In Search Of My Metaphor

Collecting metaphors to describe the experiences of life!

Thursday, August 31, 2006

I Must Have Been Hiding Under A Blanket


There are five children in my family of birth, four girls, Mary Grace, Michele (Me), Margaret and Martina and then my brother, Mark. Notice our names all start with the letter M. Our last name begins with an N. So my parents would sign all the holiday cards Laura, Tony and the 5 M&N’s. Cute huh? We also have the family shorthand of calling each other by our initials. Mary Grace became MG. I’m MT because my middle name is Teresa. Margaret Caroline is MC. ML is my sister Martina Laura and by brother Mark Anthony is MA.

I love that Mark’s initials are MAN. When he came to visit me in San Diego once, I took a picture of him outside the Museum of Man. But that’s another story.

MG, MT (Me) and MC were spaced three years apart. Then my mother took a break from birthing babies and ML didn’t appear until five years later, with MA to follow. This little gap in the line-up always offered a bit tension in the sharing of family memories. The fact that we moved from Delaware to New Jersey when ML was a baby and my mother was pregnant with MA, offered an additional split in the childhood stories.

One time when ML was about five maybe six years old, MG, MC and me, were telling tales of our Delaware days. In frustration of not being able to join in, ML announced, “Well I must have been hiding under a blanket.”

That phrase became a family classic to pull out whenever someone was feeling left out in the conversation. I, personally, of late have extended its use to when I feel I wasn’t fully present to what is going on, or when my shortcomings embarrass me.

This leads me into my chosen life focus of late, writing. I am a terrible speller, the rules of punctuation often evade me, and I mispronounce words on a regular basis. Just the other night when my friend Jennifer, helped me set-up this blog, we were reading how to post pictures. One way is through using a program named, Picasa. I don’t even want to say how badly I butchered that simple word.

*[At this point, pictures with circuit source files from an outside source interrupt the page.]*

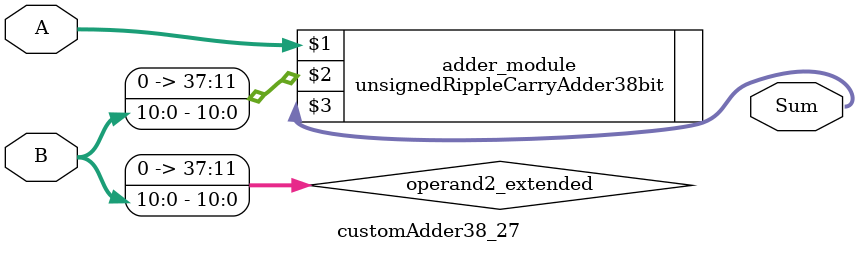
<source format=v>
module customAdder38_27(
                        input [37 : 0] A,
                        input [10 : 0] B,
                        
                        output [38 : 0] Sum
                );

        wire [37 : 0] operand2_extended;
        
        assign operand2_extended =  {27'b0, B};
        
        unsignedRippleCarryAdder38bit adder_module(
            A,
            operand2_extended,
            Sum
        );
        
        endmodule
        
</source>
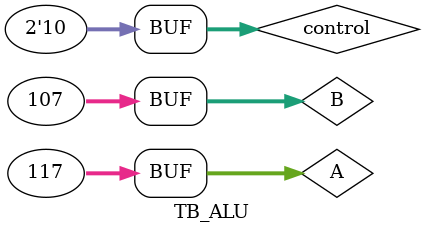
<source format=v>
`timescale 1 ns/1 ns

module TB_ALU();
	reg[31:0] A,B;
	reg[1:0] control;
	wire[31:0] result;
	ALU My_ALU(result,control,A,B);
		initial begin 
			A = 32'b01110001; B = 32'b01101001; control = 2'b01;
			#10 A = 32'b01110001; B = 32'b01101001; control = 2'b11;

			#10 A = 32'b01110101; B = 32'b01101011; control = 2'b00;
			#10 A = 32'b01110101; B = 32'b01101011; control = 2'b10;

			#10 A = 32'b01110101; B = 32'b01101011; control = 2'b10;
		end
endmodule 

</source>
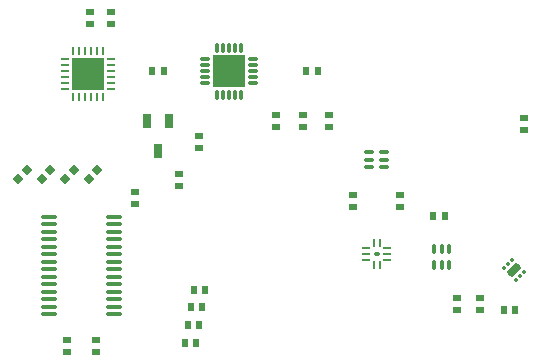
<source format=gtp>
%FSTAX23Y23*%
%MOIN*%
%SFA1B1*%

%IPPOS*%
%AMD13*
4,1,4,0.018000,-0.001300,-0.001300,0.018000,-0.018000,0.001300,0.001300,-0.018000,0.018000,-0.001300,0.0*
%
%AMD15*
4,1,8,-0.022600,-0.005900,0.022600,-0.005900,0.025600,-0.003000,0.025600,0.003000,0.022600,0.005900,-0.022600,0.005900,-0.025600,0.003000,-0.025600,-0.003000,-0.022600,-0.005900,0.0*
1,1,0.005900,-0.022600,-0.003000*
1,1,0.005900,0.022600,-0.003000*
1,1,0.005900,0.022600,0.003000*
1,1,0.005900,-0.022600,0.003000*
%
%AMD16*
4,1,8,0.013800,-0.002500,0.013800,0.002500,0.011300,0.004900,-0.011300,0.004900,-0.013800,0.002500,-0.013800,-0.002500,-0.011300,-0.004900,0.011300,-0.004900,0.013800,-0.002500,0.0*
1,1,0.004920,0.011300,-0.002500*
1,1,0.004920,0.011300,0.002500*
1,1,0.004920,-0.011300,0.002500*
1,1,0.004920,-0.011300,-0.002500*
%
%AMD17*
4,1,8,-0.002500,-0.013800,0.002500,-0.013800,0.004900,-0.011300,0.004900,0.011300,0.002500,0.013800,-0.002500,0.013800,-0.004900,0.011300,-0.004900,-0.011300,-0.002500,-0.013800,0.0*
1,1,0.004920,-0.002500,-0.011300*
1,1,0.004920,0.002500,-0.011300*
1,1,0.004920,0.002500,0.011300*
1,1,0.004920,-0.002500,0.011300*
%
%AMD20*
4,1,8,0.012800,0.005900,-0.012800,0.005900,-0.015700,0.003000,-0.015700,-0.003000,-0.012800,-0.005900,0.012800,-0.005900,0.015700,-0.003000,0.015700,0.003000,0.012800,0.005900,0.0*
1,1,0.005900,0.012800,0.003000*
1,1,0.005900,-0.012800,0.003000*
1,1,0.005900,-0.012800,-0.003000*
1,1,0.005900,0.012800,-0.003000*
%
%AMD21*
4,1,8,0.003100,-0.006600,0.006600,-0.003100,0.006600,0.000400,0.000400,0.006600,-0.003100,0.006600,-0.006600,0.003100,-0.006600,-0.000400,-0.000400,-0.006600,0.003100,-0.006600,0.0*
1,1,0.004920,0.001300,-0.004900*
1,1,0.004920,0.004900,-0.001300*
1,1,0.004920,-0.001300,0.004900*
1,1,0.004920,-0.004900,0.001300*
%
%AMD22*
4,1,8,0.003100,-0.006600,0.006600,-0.003100,0.006600,0.000400,0.000400,0.006600,-0.003100,0.006600,-0.006600,0.003100,-0.006600,-0.000400,-0.000400,-0.006600,0.003100,-0.006600,0.0*
1,1,0.004920,0.001300,-0.004900*
1,1,0.004920,0.004900,-0.001300*
1,1,0.004920,-0.001300,0.004900*
1,1,0.004920,-0.004900,0.001300*
%
%AMD23*
4,1,8,-0.002100,-0.021600,0.021600,0.002100,0.021600,0.011800,0.011800,0.021600,0.002100,0.021600,-0.021600,-0.002100,-0.021600,-0.011800,-0.011800,-0.021600,-0.002100,-0.021600,0.0*
1,1,0.013780,-0.006900,-0.016700*
1,1,0.013780,0.016700,0.006900*
1,1,0.013780,0.006900,0.016700*
1,1,0.013780,-0.016700,-0.006900*
%
%AMD24*
4,1,8,0.002500,0.013800,-0.002500,0.013800,-0.004900,0.011300,-0.004900,-0.011300,-0.002500,-0.013800,0.002500,-0.013800,0.004900,-0.011300,0.004900,0.011300,0.002500,0.013800,0.0*
1,1,0.004920,0.002500,0.011300*
1,1,0.004920,-0.002500,0.011300*
1,1,0.004920,-0.002500,-0.011300*
1,1,0.004920,0.002500,-0.011300*
%
%AMD25*
4,1,8,-0.013800,0.002500,-0.013800,-0.002500,-0.011300,-0.004900,0.011300,-0.004900,0.013800,-0.002500,0.013800,0.002500,0.011300,0.004900,-0.011300,0.004900,-0.013800,0.002500,0.0*
1,1,0.004920,-0.011300,0.002500*
1,1,0.004920,-0.011300,-0.002500*
1,1,0.004920,0.011300,-0.002500*
1,1,0.004920,0.011300,0.002500*
%
%AMD26*
4,1,8,-0.009800,0.003000,-0.009800,-0.003000,-0.006900,-0.005900,0.006900,-0.005900,0.009800,-0.003000,0.009800,0.003000,0.006900,0.005900,-0.006900,0.005900,-0.009800,0.003000,0.0*
1,1,0.005900,-0.006900,0.003000*
1,1,0.005900,-0.006900,-0.003000*
1,1,0.005900,0.006900,-0.003000*
1,1,0.005900,0.006900,0.003000*
%
%AMD27*
4,1,8,0.005900,-0.012800,0.005900,0.012800,0.003000,0.015700,-0.003000,0.015700,-0.005900,0.012800,-0.005900,-0.012800,-0.003000,-0.015700,0.003000,-0.015700,0.005900,-0.012800,0.0*
1,1,0.005900,0.003000,-0.012800*
1,1,0.005900,0.003000,0.012800*
1,1,0.005900,-0.003000,0.012800*
1,1,0.005900,-0.003000,-0.012800*
%
%AMD28*
4,1,8,-0.015700,0.002700,-0.015700,-0.002700,-0.012900,-0.005500,0.012900,-0.005500,0.015700,-0.002700,0.015700,0.002700,0.012900,0.005500,-0.012900,0.005500,-0.015700,0.002700,0.0*
1,1,0.005520,-0.012900,0.002700*
1,1,0.005520,-0.012900,-0.002700*
1,1,0.005520,0.012900,-0.002700*
1,1,0.005520,0.012900,0.002700*
%
%AMD29*
4,1,8,-0.005500,0.012900,-0.005500,-0.012900,-0.002700,-0.015700,0.002700,-0.015700,0.005500,-0.012900,0.005500,0.012900,0.002700,0.015700,-0.002700,0.015700,-0.005500,0.012900,0.0*
1,1,0.005520,-0.002700,0.012900*
1,1,0.005520,-0.002700,-0.012900*
1,1,0.005520,0.002700,-0.012900*
1,1,0.005520,0.002700,0.012900*
%
%ADD12R,0.023620X0.027560*%
G04~CAMADD=13~9~0.0~0.0~275.6~236.2~0.0~0.0~0~0.0~0.0~0.0~0.0~0~0.0~0.0~0.0~0.0~0~0.0~0.0~0.0~315.0~360.0~359.0*
%ADD13D13*%
%ADD14R,0.027560X0.023620*%
G04~CAMADD=15~8~0.0~0.0~511.8~118.1~29.5~0.0~15~0.0~0.0~0.0~0.0~0~0.0~0.0~0.0~0.0~0~0.0~0.0~0.0~180.0~512.0~118.0*
%ADD15D15*%
G04~CAMADD=16~8~0.0~0.0~98.4~275.6~24.6~0.0~15~0.0~0.0~0.0~0.0~0~0.0~0.0~0.0~0.0~0~0.0~0.0~0.0~270.0~276.0~98.0*
%ADD16D16*%
G04~CAMADD=17~8~0.0~0.0~98.4~275.6~24.6~0.0~15~0.0~0.0~0.0~0.0~0~0.0~0.0~0.0~0.0~0~0.0~0.0~0.0~180.0~99.0~276.0*
%ADD17D17*%
%ADD18R,0.110240X0.110240*%
%ADD19R,0.027560X0.049210*%
G04~CAMADD=20~8~0.0~0.0~315.0~118.1~29.5~0.0~15~0.0~0.0~0.0~0.0~0~0.0~0.0~0.0~0.0~0~0.0~0.0~0.0~0.0~315.0~118.1*
%ADD20D20*%
G04~CAMADD=21~8~0.0~0.0~98.4~137.8~24.6~0.0~15~0.0~0.0~0.0~0.0~0~0.0~0.0~0.0~0.0~0~0.0~0.0~0.0~225.0~148.0~148.0*
%ADD21D21*%
G04~CAMADD=22~8~0.0~0.0~98.4~137.8~24.6~0.0~15~0.0~0.0~0.0~0.0~0~0.0~0.0~0.0~0.0~0~0.0~0.0~0.0~225.0~148.0~148.0*
%ADD22D22*%
G04~CAMADD=23~8~0.0~0.0~472.4~275.6~68.9~0.0~15~0.0~0.0~0.0~0.0~0~0.0~0.0~0.0~0.0~0~0.0~0.0~0.0~225.0~471.0~471.0*
%ADD23D23*%
G04~CAMADD=24~8~0.0~0.0~98.4~275.6~24.6~0.0~15~0.0~0.0~0.0~0.0~0~0.0~0.0~0.0~0.0~0~0.0~0.0~0.0~0.0~98.4~275.6*
%ADD24D24*%
G04~CAMADD=25~8~0.0~0.0~98.4~275.6~24.6~0.0~15~0.0~0.0~0.0~0.0~0~0.0~0.0~0.0~0.0~0~0.0~0.0~0.0~90.0~276.0~99.0*
%ADD25D25*%
G04~CAMADD=26~8~0.0~0.0~118.1~196.8~29.5~0.0~15~0.0~0.0~0.0~0.0~0~0.0~0.0~0.0~0.0~0~0.0~0.0~0.0~90.0~196.0~118.0*
%ADD26D26*%
G04~CAMADD=27~8~0.0~0.0~315.0~118.1~29.5~0.0~15~0.0~0.0~0.0~0.0~0~0.0~0.0~0.0~0.0~0~0.0~0.0~0.0~270.0~118.0~315.0*
%ADD27D27*%
G04~CAMADD=28~8~0.0~0.0~110.2~313.3~27.6~0.0~15~0.0~0.0~0.0~0.0~0~0.0~0.0~0.0~0.0~0~0.0~0.0~0.0~90.0~314.0~111.0*
%ADD28D28*%
G04~CAMADD=29~8~0.0~0.0~313.3~110.2~27.6~0.0~15~0.0~0.0~0.0~0.0~0~0.0~0.0~0.0~0.0~0~0.0~0.0~0.0~90.0~111.0~314.0*
%ADD29D29*%
%ADD30R,0.106300X0.106300*%
%LNmashiro_fs-1*%
%LPD*%
G36*
X01198Y01305D02*
X01151D01*
Y01257*
X01198*
Y01305*
G37*
G36*
Y0136D02*
X01151D01*
Y01312*
X01198*
Y0136*
G37*
G36*
X01253Y01305D02*
X01206D01*
Y01257*
X01253*
Y01305*
G37*
G36*
Y0136D02*
X01206D01*
Y01312*
X01253*
Y0136*
G37*
G54D12*
X01417Y01318D03*
X01456D03*
X01564Y00413D03*
X01525D03*
X01929Y01318D03*
X01968D03*
X02352Y00836D03*
X02391D03*
X02588Y00521D03*
X02627D03*
X01594Y0059D03*
X01555D03*
X01574Y00472D03*
X01535D03*
X01584Y00531D03*
X01545D03*
G54D13*
X01234Y00988D03*
X01206Y0096D03*
X01127D03*
X01155Y00988D03*
X01049Y0096D03*
X01076Y00988D03*
X0097Y0096D03*
X00998Y00988D03*
G54D14*
X01505Y00974D03*
Y00935D03*
X02007Y01131D03*
Y01171D03*
X01919Y01131D03*
Y01171D03*
X02431Y00561D03*
Y00521D03*
X02509Y00561D03*
Y00521D03*
X0123Y00383D03*
Y00423D03*
X01131Y00383D03*
Y00423D03*
X0121Y01476D03*
Y01515D03*
X01279Y01476D03*
Y01515D03*
X01574Y01062D03*
Y01102D03*
X0183Y01131D03*
Y01171D03*
X02657Y01161D03*
Y01122D03*
X02086Y00866D03*
Y00905D03*
X02244Y00866D03*
Y00905D03*
X01358Y00875D03*
Y00915D03*
G54D15*
X01072Y00833D03*
Y00808D03*
Y00783D03*
Y00758D03*
Y00733D03*
Y00708D03*
Y00683D03*
Y00658D03*
Y00633D03*
Y00608D03*
Y00583D03*
Y00558D03*
Y00533D03*
Y00508D03*
X01289Y00833D03*
Y00808D03*
Y00783D03*
Y00758D03*
Y00733D03*
Y00708D03*
Y00683D03*
Y00658D03*
Y00633D03*
Y00608D03*
Y00583D03*
Y00558D03*
Y00533D03*
Y00508D03*
G54D16*
X01125Y01358D03*
Y01338D03*
Y01318D03*
Y01299D03*
Y01279D03*
Y01259D03*
X01279D03*
Y01279D03*
Y01299D03*
Y01318D03*
Y01338D03*
Y01358D03*
G54D17*
X01153Y01232D03*
X01173D03*
X01192D03*
X01212D03*
X01232D03*
X01251D03*
Y01385D03*
X01232D03*
X01212D03*
X01192D03*
X01173D03*
X01153D03*
G54D18*
X01202Y01309D03*
G54D19*
X01474Y01151D03*
X01399D03*
X01437Y01053D03*
G54D20*
X02139Y01049D03*
X0219Y00998D03*
Y01023D03*
Y01049D03*
X02139Y00998D03*
Y01023D03*
G54D21*
X02629Y00621D03*
X02657Y00649D03*
X02617Y00689D03*
X02603Y00676D03*
X02589Y00662D03*
G54D22*
X02643Y00635D03*
G54D23*
X02623Y00655D03*
G54D24*
X02155Y00744D03*
X02175D03*
X02155Y00673D03*
X02175D03*
G54D25*
X022Y00708D03*
X02129D03*
Y00688D03*
Y00728D03*
X022D03*
Y00688D03*
G54D26*
X02165Y00708D03*
G54D27*
X02407Y00724D03*
X02356Y00673D03*
X02381D03*
X02407D03*
X02356Y00724D03*
X02381D03*
G54D28*
X01594Y01358D03*
Y01338D03*
Y01318D03*
Y01299D03*
Y01279D03*
X01751D03*
Y01299D03*
Y01318D03*
Y01338D03*
Y01358D03*
G54D29*
X01633Y0124D03*
X01653D03*
X01673D03*
X01692D03*
X01712D03*
Y01397D03*
X01692D03*
X01673D03*
X01653D03*
X01633D03*
G54D30*
X01673Y01318D03*
M02*
</source>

In times such as this the dialogue in my head opens with “And YOU want to be a writer!” But I’ve gotten to the point of acceptance to where my cheeks will flush to blush red not full on crimson, I accept correction in pronouncing words, I ask others to read my writing for punctuation (some stuff still slips by), thank the computer geniuses of bygone days for Spell Check and I am willing to increase the muscles in my arms by lifting my huge dictionary.

But when the full grip of fear comes on me and I can’t seems to stop the critic in my head, I pull up from the bottoms of my feet a good guffawing laugh and announce, “when they taught that in school, I must have been hiding under a blanket.”

Wednesday, August 30, 2006

Metaphor n. [MET uh for] a figure of speech comprised of a word or phrase that transfers its meaning to another, use as a means of illustration. Analogy, likening, image, simile, trope, symbol.
Roget’s Super Thesaurus
By the Sea
I have taken a plunge after nine years of employment and left my position as a massage therapist on staff at the Hotel Del Coronado to skinny dip in the sea of Words. In the past I have stuck in a toe, played chicken with the incoming tide on the beach and walked in up to my knees, but now I am declaring myself a swimmer ready to immerse in the lap of the letters, wave of the words and surf of the sentences. I chose the image of the sea to describe my leaving because I am also a teacher whose subject matter is the therapeutic value of water. And because the “Grand Old Lady” herself, the Hotel Del Coronado, sits on an island between the San Diego Bay and the Pacific Ocean. The website http://www.ecoronado.com describes Coronado as: “A small, tree-lined beach haven. Coronado is about a mile from downtown San Diego and is linked to the city by the Coronado-San Diego Bridge. Crown City, as it is called (Coronado means "crowned one" in Spanish), regards itself as a friendly, small town of wide leafy streets lined with Victorian homes and Californian bungalows.”

Each day on my drive to and from work I crossed the Bay Bridge. On the way toward Coronado, I watched the sparkle of the sun upon the water, boats bobbing in the marina and the Hotel Del off in the distance, with her majestic red circular roofs sitting like a magic castle on the edge of the sea. Returning, my view was of downtown San Diego, its grid like streets, mass of skyscrapers, squat warehouses, the Convention Center with its sail-inspired roof and Petco Ball Park. The Laguna Mountains appeared as the background to this landscape picture. On a fog lifted afternoon, range after range stood like pointed green and brown tempera painted peaks on a kindergartener’s easeled picture.

But now I choose instead of crossing over the water, to dive in. I am in search of my metaphor, the one to describe the passages in my life. Today it is the Sea. The wide expanse of the churning, life filled waters that hold stories, secrets and a history of our planet. After many years of steady employment on the safety of the beach, I shed my clothes to dog-paddle in the chill of the waters of words. Will I sink or swim?